YOUR INSTRUCTIONS: Please read the records below and return each line holding the string "Customer".

<<<<

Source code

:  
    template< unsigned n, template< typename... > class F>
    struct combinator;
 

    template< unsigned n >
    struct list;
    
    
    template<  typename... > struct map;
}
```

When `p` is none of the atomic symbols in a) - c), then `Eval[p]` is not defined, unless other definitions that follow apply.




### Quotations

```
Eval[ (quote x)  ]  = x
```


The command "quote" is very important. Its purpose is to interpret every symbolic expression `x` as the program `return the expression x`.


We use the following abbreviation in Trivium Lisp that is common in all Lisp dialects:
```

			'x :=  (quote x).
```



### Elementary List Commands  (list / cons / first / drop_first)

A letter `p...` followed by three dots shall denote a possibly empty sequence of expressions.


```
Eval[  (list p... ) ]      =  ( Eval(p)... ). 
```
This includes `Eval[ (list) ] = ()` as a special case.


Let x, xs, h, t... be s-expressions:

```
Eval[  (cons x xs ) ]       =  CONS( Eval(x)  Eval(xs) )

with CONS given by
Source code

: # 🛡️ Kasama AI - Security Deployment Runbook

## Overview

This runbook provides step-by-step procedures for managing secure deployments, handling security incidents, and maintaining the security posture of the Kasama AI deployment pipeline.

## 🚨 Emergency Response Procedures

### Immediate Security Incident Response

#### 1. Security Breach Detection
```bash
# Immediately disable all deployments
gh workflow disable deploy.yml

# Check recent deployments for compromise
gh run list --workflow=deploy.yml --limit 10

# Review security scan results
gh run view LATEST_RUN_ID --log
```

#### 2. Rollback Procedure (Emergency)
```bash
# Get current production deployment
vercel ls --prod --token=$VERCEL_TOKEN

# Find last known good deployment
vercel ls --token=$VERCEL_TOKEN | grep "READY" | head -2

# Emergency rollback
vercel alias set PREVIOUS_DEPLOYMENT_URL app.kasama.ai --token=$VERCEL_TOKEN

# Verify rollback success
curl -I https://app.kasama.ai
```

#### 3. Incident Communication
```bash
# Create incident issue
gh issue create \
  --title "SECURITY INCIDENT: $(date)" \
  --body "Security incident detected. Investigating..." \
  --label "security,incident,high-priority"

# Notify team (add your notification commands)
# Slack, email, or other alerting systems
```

>>>>
<<<<

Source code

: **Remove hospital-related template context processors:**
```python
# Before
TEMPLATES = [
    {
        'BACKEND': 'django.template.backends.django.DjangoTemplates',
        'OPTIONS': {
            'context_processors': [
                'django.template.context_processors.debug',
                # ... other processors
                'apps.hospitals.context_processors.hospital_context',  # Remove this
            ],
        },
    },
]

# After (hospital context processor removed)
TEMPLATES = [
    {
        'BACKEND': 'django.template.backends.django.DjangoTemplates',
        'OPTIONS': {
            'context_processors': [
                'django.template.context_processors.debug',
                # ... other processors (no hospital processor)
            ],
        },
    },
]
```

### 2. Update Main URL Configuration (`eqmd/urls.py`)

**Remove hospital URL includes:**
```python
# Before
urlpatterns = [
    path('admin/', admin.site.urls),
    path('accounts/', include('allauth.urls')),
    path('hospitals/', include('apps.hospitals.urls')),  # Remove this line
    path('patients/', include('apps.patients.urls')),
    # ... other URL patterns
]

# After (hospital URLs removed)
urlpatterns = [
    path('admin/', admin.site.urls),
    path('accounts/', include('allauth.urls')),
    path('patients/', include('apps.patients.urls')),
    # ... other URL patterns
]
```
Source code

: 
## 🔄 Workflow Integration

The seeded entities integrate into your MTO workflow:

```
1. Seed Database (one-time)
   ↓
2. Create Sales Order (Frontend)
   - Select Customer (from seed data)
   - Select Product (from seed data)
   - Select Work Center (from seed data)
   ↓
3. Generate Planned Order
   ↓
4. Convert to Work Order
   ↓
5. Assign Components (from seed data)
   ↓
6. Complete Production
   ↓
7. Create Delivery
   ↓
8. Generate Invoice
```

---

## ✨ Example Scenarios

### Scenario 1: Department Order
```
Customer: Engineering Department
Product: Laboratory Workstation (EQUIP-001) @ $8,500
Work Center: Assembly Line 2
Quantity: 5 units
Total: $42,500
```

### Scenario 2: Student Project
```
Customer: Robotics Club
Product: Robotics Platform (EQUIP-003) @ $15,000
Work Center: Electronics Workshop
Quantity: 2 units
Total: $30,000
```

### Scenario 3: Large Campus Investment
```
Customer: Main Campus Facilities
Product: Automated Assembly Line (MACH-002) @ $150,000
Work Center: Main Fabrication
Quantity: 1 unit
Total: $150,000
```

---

>>>>

RESPONSE TO THE TASK:
   - Select Customer (from seed data)
Customer: Engineering Department
Customer: Robotics Club
Customer: Main Campus Facilities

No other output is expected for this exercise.